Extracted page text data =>
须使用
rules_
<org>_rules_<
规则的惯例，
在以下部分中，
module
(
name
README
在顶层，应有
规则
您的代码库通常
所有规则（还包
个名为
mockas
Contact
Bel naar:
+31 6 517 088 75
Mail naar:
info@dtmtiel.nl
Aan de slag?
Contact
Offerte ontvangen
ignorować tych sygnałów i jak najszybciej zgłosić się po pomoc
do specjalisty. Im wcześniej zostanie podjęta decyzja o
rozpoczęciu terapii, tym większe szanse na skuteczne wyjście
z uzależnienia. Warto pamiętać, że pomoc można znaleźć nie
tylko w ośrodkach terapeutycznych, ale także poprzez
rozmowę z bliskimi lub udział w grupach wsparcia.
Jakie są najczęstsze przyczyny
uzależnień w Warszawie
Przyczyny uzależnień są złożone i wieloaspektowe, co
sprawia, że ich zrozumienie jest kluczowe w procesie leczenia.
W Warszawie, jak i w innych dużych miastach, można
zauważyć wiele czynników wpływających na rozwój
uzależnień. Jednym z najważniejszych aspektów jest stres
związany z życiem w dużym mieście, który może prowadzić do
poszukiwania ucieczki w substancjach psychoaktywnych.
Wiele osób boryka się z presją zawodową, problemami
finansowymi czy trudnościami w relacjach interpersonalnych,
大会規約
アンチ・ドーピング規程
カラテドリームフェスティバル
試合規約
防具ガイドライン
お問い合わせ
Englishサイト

==

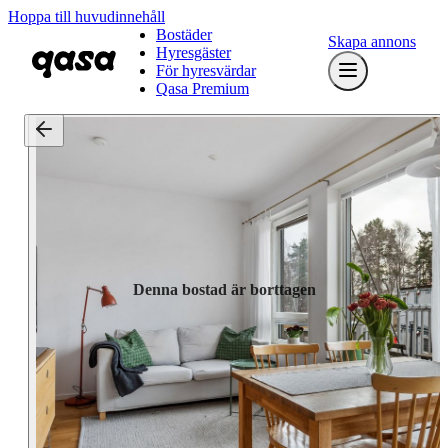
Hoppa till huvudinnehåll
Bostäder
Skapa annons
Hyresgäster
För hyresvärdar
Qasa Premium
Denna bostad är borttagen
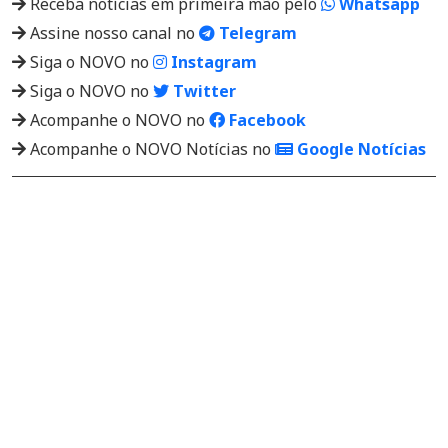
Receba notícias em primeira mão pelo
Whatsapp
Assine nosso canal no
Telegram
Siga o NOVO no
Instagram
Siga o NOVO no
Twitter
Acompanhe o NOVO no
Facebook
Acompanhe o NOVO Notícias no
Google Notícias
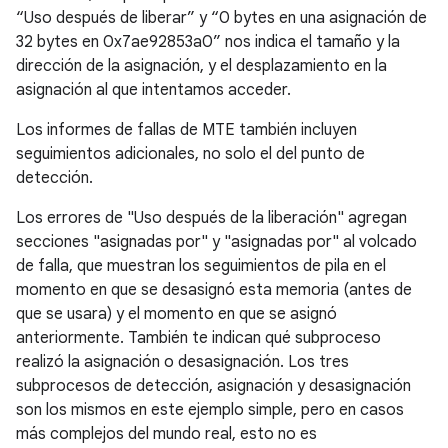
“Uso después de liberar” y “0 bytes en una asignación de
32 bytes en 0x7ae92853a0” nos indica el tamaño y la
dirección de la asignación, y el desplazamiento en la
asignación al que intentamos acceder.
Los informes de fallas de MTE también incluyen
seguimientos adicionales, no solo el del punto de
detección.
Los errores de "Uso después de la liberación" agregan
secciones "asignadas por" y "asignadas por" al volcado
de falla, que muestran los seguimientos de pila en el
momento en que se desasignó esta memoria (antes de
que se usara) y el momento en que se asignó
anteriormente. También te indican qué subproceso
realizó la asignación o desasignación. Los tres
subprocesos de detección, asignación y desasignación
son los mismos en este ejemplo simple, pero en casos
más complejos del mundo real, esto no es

Task goal =>
Your answer must be the lines above from the one containing "Los errores de" to the one containing "más complejos del mundo real, esto no es", both included, restated word for word.

Task solution =>
Los errores de "Uso después de la liberación" agregan
secciones "asignadas por" y "asignadas por" al volcado
de falla, que muestran los seguimientos de pila en el
momento en que se desasignó esta memoria (antes de
que se usara) y el momento en que se asignó
anteriormente. También te indican qué subproceso
realizó la asignación o desasignación. Los tres
subprocesos de detección, asignación y desasignación
son los mismos en este ejemplo simple, pero en casos
más complejos del mundo real, esto no es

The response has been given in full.